--- Work order ---
Going down the data below, set down exactly the line with "thumb cmc: (485, 82)" and each line after it through the line with "pinky pip: (194, 218)"; no other lines.

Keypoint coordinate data

»»

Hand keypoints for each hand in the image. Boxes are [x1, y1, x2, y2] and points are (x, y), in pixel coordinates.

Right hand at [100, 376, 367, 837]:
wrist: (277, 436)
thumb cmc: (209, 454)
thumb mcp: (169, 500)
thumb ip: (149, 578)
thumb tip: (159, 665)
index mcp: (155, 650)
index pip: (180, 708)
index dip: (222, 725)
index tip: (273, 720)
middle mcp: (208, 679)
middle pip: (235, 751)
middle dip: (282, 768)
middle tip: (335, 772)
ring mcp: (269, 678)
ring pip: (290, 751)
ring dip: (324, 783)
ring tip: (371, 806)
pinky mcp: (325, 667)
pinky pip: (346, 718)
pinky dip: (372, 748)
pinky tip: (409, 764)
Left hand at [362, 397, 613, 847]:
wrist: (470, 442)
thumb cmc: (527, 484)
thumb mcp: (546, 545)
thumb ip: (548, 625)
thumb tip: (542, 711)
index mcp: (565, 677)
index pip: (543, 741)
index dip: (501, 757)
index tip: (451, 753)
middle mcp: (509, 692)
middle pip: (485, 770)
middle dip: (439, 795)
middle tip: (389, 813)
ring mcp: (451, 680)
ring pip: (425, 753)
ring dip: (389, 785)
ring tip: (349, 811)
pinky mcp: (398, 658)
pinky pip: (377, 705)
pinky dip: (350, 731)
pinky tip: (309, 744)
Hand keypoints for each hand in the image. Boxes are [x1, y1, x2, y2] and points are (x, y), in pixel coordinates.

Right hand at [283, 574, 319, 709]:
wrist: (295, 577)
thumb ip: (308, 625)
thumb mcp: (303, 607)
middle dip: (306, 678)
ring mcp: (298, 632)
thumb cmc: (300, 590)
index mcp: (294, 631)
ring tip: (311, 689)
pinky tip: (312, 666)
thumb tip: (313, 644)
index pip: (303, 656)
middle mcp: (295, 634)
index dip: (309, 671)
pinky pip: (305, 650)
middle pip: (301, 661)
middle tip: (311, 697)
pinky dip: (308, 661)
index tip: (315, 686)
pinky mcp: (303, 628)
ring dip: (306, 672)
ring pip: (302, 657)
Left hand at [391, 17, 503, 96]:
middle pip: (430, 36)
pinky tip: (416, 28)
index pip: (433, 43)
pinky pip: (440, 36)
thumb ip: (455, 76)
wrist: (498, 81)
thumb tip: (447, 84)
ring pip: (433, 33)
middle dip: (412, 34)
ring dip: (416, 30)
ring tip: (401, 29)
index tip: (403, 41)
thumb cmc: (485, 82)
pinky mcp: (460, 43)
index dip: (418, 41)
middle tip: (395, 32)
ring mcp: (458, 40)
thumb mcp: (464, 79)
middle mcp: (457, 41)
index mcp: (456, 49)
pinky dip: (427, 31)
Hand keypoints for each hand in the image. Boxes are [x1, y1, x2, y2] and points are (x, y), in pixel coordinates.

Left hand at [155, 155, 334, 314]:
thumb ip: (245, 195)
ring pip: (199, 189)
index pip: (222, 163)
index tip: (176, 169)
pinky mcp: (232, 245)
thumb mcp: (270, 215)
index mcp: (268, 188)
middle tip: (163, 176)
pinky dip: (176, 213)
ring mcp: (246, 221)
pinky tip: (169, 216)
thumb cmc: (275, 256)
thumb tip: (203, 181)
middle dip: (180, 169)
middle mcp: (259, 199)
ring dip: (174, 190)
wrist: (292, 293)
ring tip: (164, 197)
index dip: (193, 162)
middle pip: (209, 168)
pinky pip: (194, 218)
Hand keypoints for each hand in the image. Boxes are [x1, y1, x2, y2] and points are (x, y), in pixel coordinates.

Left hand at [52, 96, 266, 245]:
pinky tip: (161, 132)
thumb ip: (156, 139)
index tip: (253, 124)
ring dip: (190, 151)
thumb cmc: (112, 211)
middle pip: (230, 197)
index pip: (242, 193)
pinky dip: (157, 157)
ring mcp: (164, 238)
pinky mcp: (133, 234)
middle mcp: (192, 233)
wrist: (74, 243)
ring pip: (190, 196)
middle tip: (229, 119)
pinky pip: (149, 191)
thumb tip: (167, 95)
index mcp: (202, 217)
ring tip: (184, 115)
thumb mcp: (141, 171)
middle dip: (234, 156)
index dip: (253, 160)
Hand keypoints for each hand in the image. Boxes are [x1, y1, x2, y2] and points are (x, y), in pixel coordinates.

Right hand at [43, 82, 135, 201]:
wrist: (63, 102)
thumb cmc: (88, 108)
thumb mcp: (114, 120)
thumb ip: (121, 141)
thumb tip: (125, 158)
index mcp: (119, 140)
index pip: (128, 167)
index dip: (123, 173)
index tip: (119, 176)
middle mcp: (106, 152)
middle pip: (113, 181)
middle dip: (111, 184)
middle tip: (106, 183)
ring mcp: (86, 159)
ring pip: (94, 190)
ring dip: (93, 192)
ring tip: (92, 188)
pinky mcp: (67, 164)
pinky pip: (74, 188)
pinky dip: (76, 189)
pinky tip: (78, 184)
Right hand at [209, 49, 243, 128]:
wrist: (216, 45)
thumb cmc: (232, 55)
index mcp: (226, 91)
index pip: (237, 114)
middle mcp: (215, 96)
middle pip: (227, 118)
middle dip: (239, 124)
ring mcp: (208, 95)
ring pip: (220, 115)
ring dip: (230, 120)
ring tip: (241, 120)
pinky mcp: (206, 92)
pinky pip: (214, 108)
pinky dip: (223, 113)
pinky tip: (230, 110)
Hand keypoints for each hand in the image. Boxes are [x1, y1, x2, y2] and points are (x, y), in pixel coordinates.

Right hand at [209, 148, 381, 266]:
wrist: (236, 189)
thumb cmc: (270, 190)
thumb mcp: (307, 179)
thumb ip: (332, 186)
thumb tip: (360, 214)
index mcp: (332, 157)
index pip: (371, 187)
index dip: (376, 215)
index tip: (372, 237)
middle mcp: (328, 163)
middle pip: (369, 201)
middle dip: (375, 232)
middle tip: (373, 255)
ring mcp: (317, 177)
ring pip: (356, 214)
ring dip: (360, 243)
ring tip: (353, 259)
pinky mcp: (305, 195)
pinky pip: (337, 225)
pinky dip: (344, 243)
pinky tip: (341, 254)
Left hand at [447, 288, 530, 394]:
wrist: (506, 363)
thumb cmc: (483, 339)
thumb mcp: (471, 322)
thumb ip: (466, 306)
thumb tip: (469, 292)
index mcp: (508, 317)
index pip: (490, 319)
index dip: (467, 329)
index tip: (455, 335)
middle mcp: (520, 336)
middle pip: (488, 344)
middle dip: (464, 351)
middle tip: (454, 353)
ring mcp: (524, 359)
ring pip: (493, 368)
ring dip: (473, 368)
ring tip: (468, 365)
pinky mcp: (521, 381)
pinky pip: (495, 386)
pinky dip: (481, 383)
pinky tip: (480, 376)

««

--- Written answer ---
thumb cmc: (485, 82)
pinky mcp: (460, 43)
index dip: (418, 41)
middle tip: (395, 32)
ring mcp: (458, 40)
thumb mcp: (464, 79)
middle mcp: (457, 41)
index mcp: (456, 49)
pinky dip: (427, 31)
Hand keypoints for each hand in the image. Boxes are [x1, y1, x2, y2] and points are (x, y), in pixel coordinates.

Left hand at [155, 155, 334, 314]:
thumb ip: (245, 195)
ring pip: (199, 189)
index pip: (222, 163)
index tip: (176, 169)
pinky mcp: (232, 245)
thumb mcp: (270, 215)
index mcp: (268, 188)
middle tip: (163, 176)
pinky dip: (176, 213)
ring mcp: (246, 221)
pinky tip: (169, 216)
thumb cmc: (275, 256)
thumb tip: (203, 181)
middle dip: (180, 169)
middle mcp: (259, 199)
ring dip: (174, 190)
wrist: (292, 293)
ring tip: (164, 197)
index dip: (193, 162)
middle pip: (209, 168)
pinky pip: (194, 218)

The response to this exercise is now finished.